I don't like it. Feels like watching the whitelady breakdancing at the olympics or seeing people get the mullet i did 5 years ago. Because you haven't done dmt you are culturally appropriating certain aspects of lives you haven't lived. I would suggest naming your drug something else. or perhaps something not drug related at all is able to launch your character through a transformative expierience to encounter this engine entity. Not to discourage you from writing, but that is kind of like if I wrote a book from a woman's perspective on the politics of gender roles, or if i were to write a book from the perspective of an inner city african american man dealing with the realities of urban decay, while I myself am a white man from rural farmland and higher socioeconomic background. I am not going to lie to you, i've told you straight, while I may be wrong and eliteist for my views they are mine.
 
@SpiceCowboy what culture or practice do you feel is being appropriated here?

@Maddd_Maxxx Do you know the name Tom Clancy? He has written a metic sh*t ton of military and combat novels (I think that's all he writes), including his possibly most famous, Rainbow Six. Guess what. He's never been in the military (due to his nearsightedness). However, he's been a speaker at certain military classes and functions, including at Langley if i remember correctly.

→ **Data under study**
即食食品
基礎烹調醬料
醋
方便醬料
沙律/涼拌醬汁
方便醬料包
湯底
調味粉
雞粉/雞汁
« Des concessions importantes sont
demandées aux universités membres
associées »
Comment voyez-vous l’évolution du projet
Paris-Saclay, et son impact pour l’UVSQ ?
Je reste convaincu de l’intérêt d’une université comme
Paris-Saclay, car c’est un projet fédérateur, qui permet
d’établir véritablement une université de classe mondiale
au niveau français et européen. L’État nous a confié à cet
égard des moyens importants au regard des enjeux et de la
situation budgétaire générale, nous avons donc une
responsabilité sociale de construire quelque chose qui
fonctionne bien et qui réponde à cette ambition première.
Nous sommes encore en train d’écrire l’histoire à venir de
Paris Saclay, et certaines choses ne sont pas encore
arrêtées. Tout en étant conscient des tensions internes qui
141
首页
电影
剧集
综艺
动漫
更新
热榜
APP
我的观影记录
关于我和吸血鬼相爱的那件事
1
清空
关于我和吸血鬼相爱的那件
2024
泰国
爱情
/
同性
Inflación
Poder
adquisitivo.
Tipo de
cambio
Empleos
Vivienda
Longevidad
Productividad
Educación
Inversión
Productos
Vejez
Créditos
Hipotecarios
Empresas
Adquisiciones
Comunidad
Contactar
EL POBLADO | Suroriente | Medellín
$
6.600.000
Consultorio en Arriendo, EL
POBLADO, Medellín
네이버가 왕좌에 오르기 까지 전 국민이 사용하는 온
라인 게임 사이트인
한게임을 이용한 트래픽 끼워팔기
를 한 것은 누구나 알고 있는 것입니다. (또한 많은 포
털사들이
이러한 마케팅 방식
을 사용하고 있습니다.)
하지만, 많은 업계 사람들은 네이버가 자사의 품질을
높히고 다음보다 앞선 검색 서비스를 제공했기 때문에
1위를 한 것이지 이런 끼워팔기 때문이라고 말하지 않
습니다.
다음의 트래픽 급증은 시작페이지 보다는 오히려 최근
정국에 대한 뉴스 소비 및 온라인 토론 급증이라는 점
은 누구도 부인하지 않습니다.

→ **Required action**
Carry on the forum discussion about writing a DMT experience from the point where it stops. The rows have nothing to do with the forum discussion.

→ **Result**
@Maddd_Maxxx your concern is valid and understandable and it's refreshing to see. In some contexts I can see how what you're doing could appear "wrong," For example if you were writing about deep sea diving and never mentioned anything about nitrogen narcosis. The other thing is that the DMT experience is so wild and varied that you may, through happenstance, synchronicity, or irony, describe an experience that fits very much into the the experience of someone who has been there.

One love
 
I am not going to lie to you, i've told you straight, while I may be wrong and eliteist for my views they are mine.
So this is interesting, and it feels like you’re halfway through a reflection on your statement as you’re well aware of being wrong and eliteist?

There’s no reason you need to have lived through something to write about it. If we followed that logic, most fiction and fantasy wouldn’t exist. Let alone other arts. Writers build entire worlds, characters, and situations they’ve never personally experienced. I mean do you really need to have been through war, flown to space, or endured every possible hardship to write about it?

In my experience psychedelic experiences or spiritual journeys in books often stand in for much bigger emotional or psychological transformations. These don’t have to mirror real-life trips exactly nor is there such a thing. Suggesting that only those who have taken a certain drug can write about it is nonsense. Art, whether in writing or other forms, is in many ways exploring beyond what the artist, has personally lived.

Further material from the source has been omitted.